Everyone gets a personal tax-free allowance. However, if you (or your partner) are blind or disabled, or are married and were born before 6 April 1935, you are entitled to extra tax allowances. Learn more here.
If you are receiving interest on your savings or dividends from shares, these will form part of your taxable income. However, you can save tax by transferring these assets to a lower-earning spouse. For example, if you are a high earner but your wife only works part-time, you could put all your savings and shares in her name, reducing your overall tax bill as a couple.
My wife's employer pays its staff an annual bonus this month, just before the end of the Tax Year. Instead of getting walloped for even more tax, my wife pays a lump sum into her pension from this annual payment. Mrs D does this because she hangs on to her money and pays less tax (although she won't see the benefit of this pension money until she retires).
Here at the Fool, we're big fans of ISAs - the tax-free wrappers that protect your cash or shares from being taxed. You can save up to £3,000 a year in a cash mini-ISA or, for long-term investing, you can shelter shares worth up to £7,000 from tax in a shares maxi-ISA.
When you sell assets such as shares at a profit, you become liable to Capital Gains Tax (CGT), which is charged at your highest marginal rate of tax (up to 40%). However, every UK adult is allowed to make capital gains of up to £7,700 this Tax Year without paying tax. So, if you have some shares showing healthy profits, you may wish to sell enough to use up your CGT allowance and pocket a gain of up to £7,700 tax-free.
If you owe £75,000 on your mortgage, you pay interest at your mortgage rate on, guess what, £75,000. Meanwhile, if you have savings of £15,000, you earn interest at a lower rate, which is also taxed at 20% or 40%. By combining the two in an offset account, you only pay mortgage interest on the difference - £60,000 - and get no interest on your savings.
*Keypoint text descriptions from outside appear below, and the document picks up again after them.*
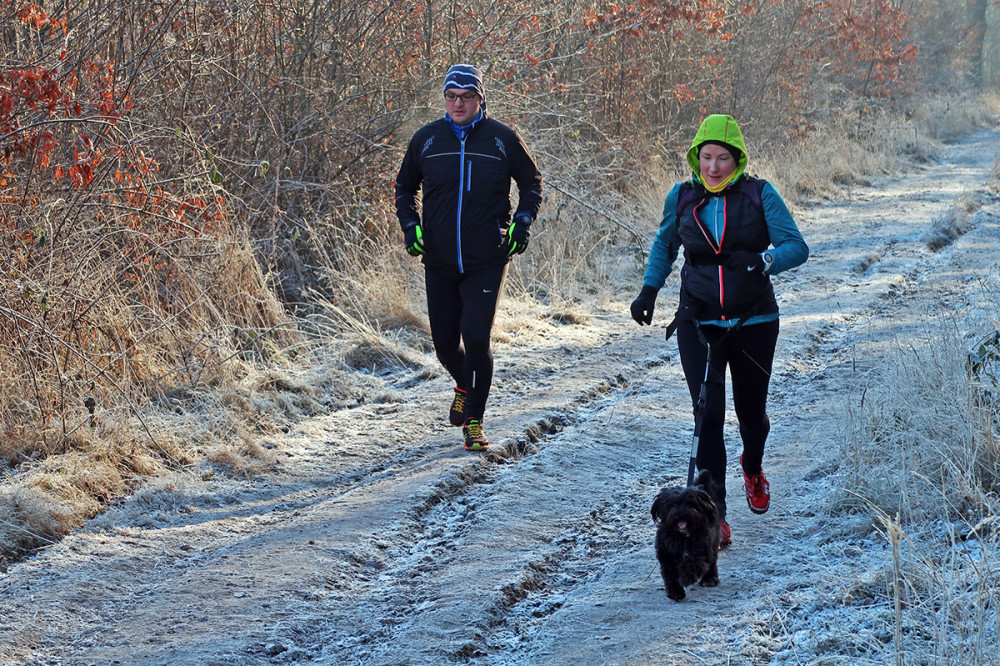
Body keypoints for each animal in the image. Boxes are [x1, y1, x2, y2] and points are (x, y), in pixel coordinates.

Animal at [652, 466, 724, 600]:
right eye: (674, 504)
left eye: (691, 504)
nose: (682, 514)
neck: (683, 536)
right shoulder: (666, 554)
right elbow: (670, 575)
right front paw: (676, 592)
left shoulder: (701, 549)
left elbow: (694, 563)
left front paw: (686, 578)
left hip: (713, 543)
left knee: (712, 561)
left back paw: (710, 579)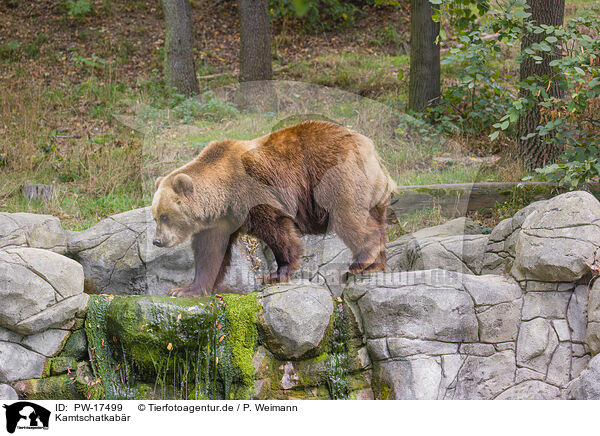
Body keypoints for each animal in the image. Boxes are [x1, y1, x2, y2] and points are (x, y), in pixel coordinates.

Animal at [154, 120, 398, 296]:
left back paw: (360, 261)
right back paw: (374, 264)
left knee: (349, 217)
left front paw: (277, 274)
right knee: (375, 220)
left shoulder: (255, 192)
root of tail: (368, 146)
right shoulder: (220, 221)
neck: (223, 195)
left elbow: (277, 230)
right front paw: (185, 289)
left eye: (165, 216)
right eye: (156, 216)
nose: (157, 241)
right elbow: (211, 252)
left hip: (336, 177)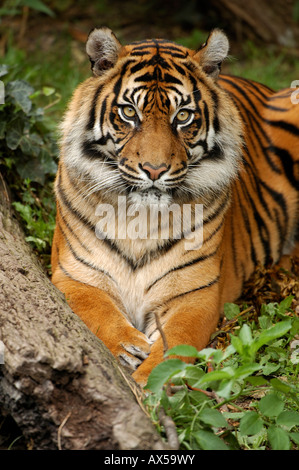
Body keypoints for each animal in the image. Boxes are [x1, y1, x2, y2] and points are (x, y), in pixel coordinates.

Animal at [51, 26, 299, 386]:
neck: (138, 219)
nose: (154, 170)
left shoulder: (196, 294)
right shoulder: (73, 275)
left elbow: (177, 344)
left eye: (182, 116)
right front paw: (130, 347)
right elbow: (98, 312)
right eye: (129, 112)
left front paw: (149, 383)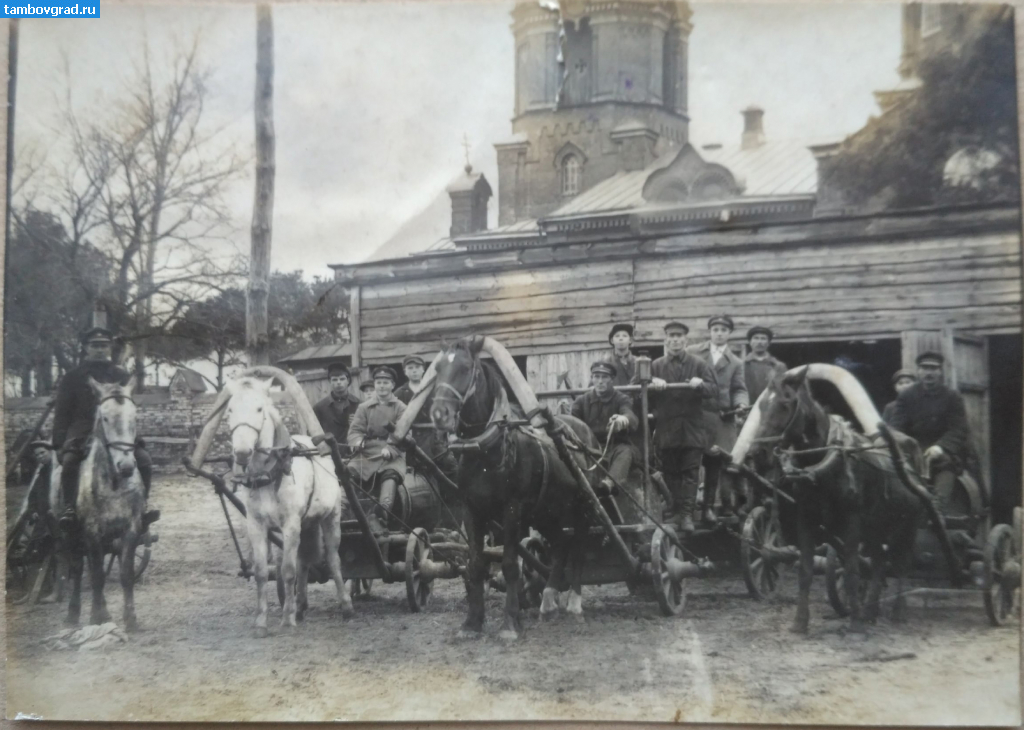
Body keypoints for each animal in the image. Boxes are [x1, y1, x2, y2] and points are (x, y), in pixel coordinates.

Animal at [66, 380, 146, 626]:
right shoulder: (92, 532)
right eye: (105, 418)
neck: (114, 485)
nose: (126, 466)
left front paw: (130, 618)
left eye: (134, 417)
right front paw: (95, 617)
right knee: (78, 568)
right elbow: (97, 576)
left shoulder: (131, 529)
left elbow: (125, 574)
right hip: (67, 535)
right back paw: (74, 614)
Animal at [224, 376, 352, 630]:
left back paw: (345, 606)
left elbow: (288, 570)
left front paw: (286, 619)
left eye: (259, 409)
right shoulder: (256, 525)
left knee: (334, 560)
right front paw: (261, 621)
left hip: (330, 518)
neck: (269, 476)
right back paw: (300, 606)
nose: (242, 452)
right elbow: (262, 572)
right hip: (307, 523)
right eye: (230, 409)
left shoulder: (290, 524)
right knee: (304, 562)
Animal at [430, 335, 598, 638]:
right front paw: (472, 623)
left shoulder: (512, 509)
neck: (488, 448)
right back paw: (548, 601)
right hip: (547, 512)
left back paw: (574, 603)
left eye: (465, 368)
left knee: (578, 546)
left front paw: (510, 623)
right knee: (560, 544)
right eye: (437, 369)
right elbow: (476, 564)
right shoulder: (472, 510)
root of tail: (584, 430)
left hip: (581, 507)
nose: (439, 414)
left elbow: (509, 565)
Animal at [749, 370, 925, 630]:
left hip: (906, 526)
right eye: (761, 406)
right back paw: (870, 611)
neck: (823, 464)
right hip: (875, 528)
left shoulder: (851, 522)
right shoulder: (806, 519)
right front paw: (800, 623)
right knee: (879, 562)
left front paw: (855, 624)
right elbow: (805, 571)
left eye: (785, 403)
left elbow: (851, 570)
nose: (757, 454)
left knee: (901, 563)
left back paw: (897, 612)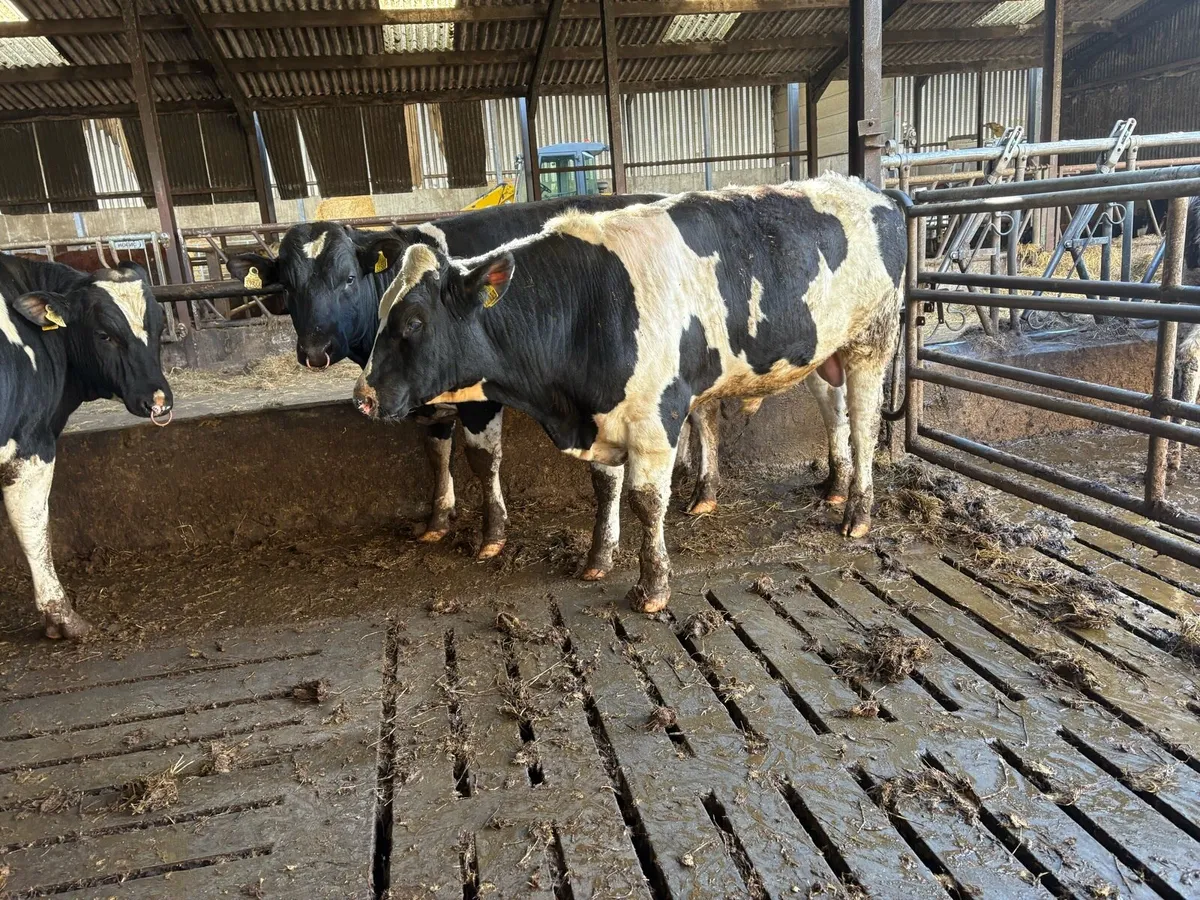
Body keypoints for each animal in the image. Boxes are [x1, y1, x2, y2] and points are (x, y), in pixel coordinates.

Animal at [1, 255, 173, 639]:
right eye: (104, 334)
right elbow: (33, 526)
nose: (159, 400)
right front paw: (62, 617)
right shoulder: (31, 444)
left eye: (160, 327)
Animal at [225, 195, 756, 579]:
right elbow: (435, 452)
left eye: (349, 278)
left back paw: (704, 490)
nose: (315, 350)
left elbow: (482, 459)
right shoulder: (427, 398)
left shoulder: (478, 396)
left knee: (704, 414)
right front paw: (437, 520)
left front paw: (492, 534)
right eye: (285, 286)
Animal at [352, 175, 905, 613]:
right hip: (824, 352)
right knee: (834, 413)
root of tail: (870, 187)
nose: (363, 396)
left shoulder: (654, 418)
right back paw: (834, 486)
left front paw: (652, 586)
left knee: (864, 425)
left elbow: (646, 500)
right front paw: (598, 557)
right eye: (379, 313)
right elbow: (604, 487)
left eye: (414, 321)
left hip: (871, 341)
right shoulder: (601, 415)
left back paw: (857, 514)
If you have work-related expenses that your employer hasn't reimbursed, make sure you claim them back. If you are self-employed, don't forget to declare all your business expenses on your Tax Return.
If you are due a Tax Return for this Tax Year, the Inland Revenue will send it to you on 6 April and it will arrive shortly afterwards. Put it in a folder, label it and keep it safe. Put all your paperwork as it arrives in your folder, including your P60 from your employer, dividend vouchers, "Certificates of Tax Deducted" from your savings bank, etc. This will make your next Tax Return a lot easier to complete!